Nicholas
Reid reflects in essay form on general matters and ideas related to
literature, history, popular culture and the arts, or just life in general. You are free to agree
or disagree with him.
THE
ART NOT THE ARTIST
I have just been
considering A. Alvarez’s The Savage God
– A Study of Suicide, and I have taken issue with some aspects of it.
It would be very
ungrateful of me, however, not to note that Alvarez sometimes says accurate and
useful things, and I can’t refrain from quoting one of them.
Speaking of the
Romantic era, and its prettified cult of suicide, Alvarez remarks accurately:
“It follows that real geniuses, who produced
as well as posed, had to live at a certain dramatic pitch – at least in the
imagination of their adoring public. At the height of the Romantic fever
this personal intensity became almost more important than the work itself.

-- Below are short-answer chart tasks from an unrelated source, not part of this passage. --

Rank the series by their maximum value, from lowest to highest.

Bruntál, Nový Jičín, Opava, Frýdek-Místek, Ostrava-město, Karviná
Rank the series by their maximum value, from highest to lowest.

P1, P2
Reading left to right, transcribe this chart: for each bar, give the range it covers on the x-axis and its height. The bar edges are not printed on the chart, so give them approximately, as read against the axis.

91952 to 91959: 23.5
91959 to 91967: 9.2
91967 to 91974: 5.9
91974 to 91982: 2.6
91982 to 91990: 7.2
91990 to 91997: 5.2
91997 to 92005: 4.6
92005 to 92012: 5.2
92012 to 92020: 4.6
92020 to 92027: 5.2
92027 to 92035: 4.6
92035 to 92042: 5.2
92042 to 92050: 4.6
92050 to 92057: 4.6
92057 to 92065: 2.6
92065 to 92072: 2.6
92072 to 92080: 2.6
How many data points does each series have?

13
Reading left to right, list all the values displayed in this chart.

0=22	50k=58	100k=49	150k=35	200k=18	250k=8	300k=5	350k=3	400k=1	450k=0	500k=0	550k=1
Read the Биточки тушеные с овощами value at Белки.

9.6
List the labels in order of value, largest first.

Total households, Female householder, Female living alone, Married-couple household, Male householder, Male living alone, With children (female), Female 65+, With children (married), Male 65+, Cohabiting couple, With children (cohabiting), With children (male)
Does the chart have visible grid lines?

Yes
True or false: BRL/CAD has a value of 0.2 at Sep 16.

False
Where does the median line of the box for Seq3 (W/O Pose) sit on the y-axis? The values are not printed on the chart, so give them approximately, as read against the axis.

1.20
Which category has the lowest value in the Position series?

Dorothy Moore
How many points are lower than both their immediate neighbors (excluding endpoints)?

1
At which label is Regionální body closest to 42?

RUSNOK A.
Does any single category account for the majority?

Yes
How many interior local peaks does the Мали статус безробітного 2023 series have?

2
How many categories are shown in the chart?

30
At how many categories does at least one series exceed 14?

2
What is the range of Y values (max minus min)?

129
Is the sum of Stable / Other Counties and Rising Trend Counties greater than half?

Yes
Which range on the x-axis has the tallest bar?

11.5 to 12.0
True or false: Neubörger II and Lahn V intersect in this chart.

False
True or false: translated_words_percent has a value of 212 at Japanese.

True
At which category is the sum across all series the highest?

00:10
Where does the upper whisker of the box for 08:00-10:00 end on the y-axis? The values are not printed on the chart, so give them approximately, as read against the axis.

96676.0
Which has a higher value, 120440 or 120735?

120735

Certainly the life and work began to seem inseparable. However strenuously the
poets insisted on the impersonality of art, the audience was reluctant to read
them in any way except that by which Keats’s tuberculosis, Coleridge’s opium
and Byron’s incest became an intrinsic part of their work – almost an art in
themselves, equal and not at all separate.” [The Savage God, Part 4, Chapter 4, p.229, Penguin edition]
What Alvarez
puts his finger on here is something that plagues our literary and artistic
culture even more than it did in the age of the Romantics. Call it the literary
and artistic cult of personality. The life, foibles, peculiarities, glamorous
“sins”, marriages, affairs, breakdowns and social engagements of writers take
over the public’s view of writers, while the writing itself becomes a slightly
annoying adjunct.
I overstate my
case a little, of course, but think how many people there are who know that
Coleridge took opium but can recall little more of his work than Kubla Khan. Or know about Byron and his sister
Augusta but haven’t read a damn thing by Byron. Or have this image of Rimbaud
as the anti-establishment teenage genius, but couldn’t quote a line of his work
(in English or French) if it killed them. The writer becomes a cultural myth,
an icon.
My boring theme song,
played enough before on this blog, is that writers are interesting – or at
least more interesting than their fellow, non-writing human beings – only
because of what they wrote. There is no other reason for remembering them. If
something in their life illuminates their writing in a meaningful way, well and
good. But if it doesn’t, it is mere gossip.
Of course I am
hugely hypocritical in saying this, because I am a sucker for a good literary
autobiography and happily drink in the sordid details of Ernest Dowson’s life
in Jad Adams’ Madder Music, StrongerWine; or the details of Rimbaud’s post-poetic life in Charles Nicholls’ Somebody Else; or for that matter the
details of Oscar Wilde’s reading habits in Thomas Wright’s Oscar’s Books. But though these (and many other) books about literary
figures all give me many interesting pieces of biographical gossip, I can plead
that they do also tell me much about the genesis of the given literary figure’s
works.
I do wonder,
however, how many modern Readers’ and Writers’ Festivals really function as a
substitute for reading. Go to the festival. Hear the author expound his / her
views in a panel discussion, question-and-answer session or some such, and you
don’t have to read what they have written, do you? I mean, you’ve seen the
author in action, haven’t you, and heard his / her opinions out of his / her
own mouth, so why bother reading the books? The cult of personality – or cult
of celebrity – triumphs.
The
model for this is showbiz – the chat show where the film star talks about his /
her life and attitude towards his / her latest “project” (i.e. movie).
The literary
cult of personality makes authors showbiz.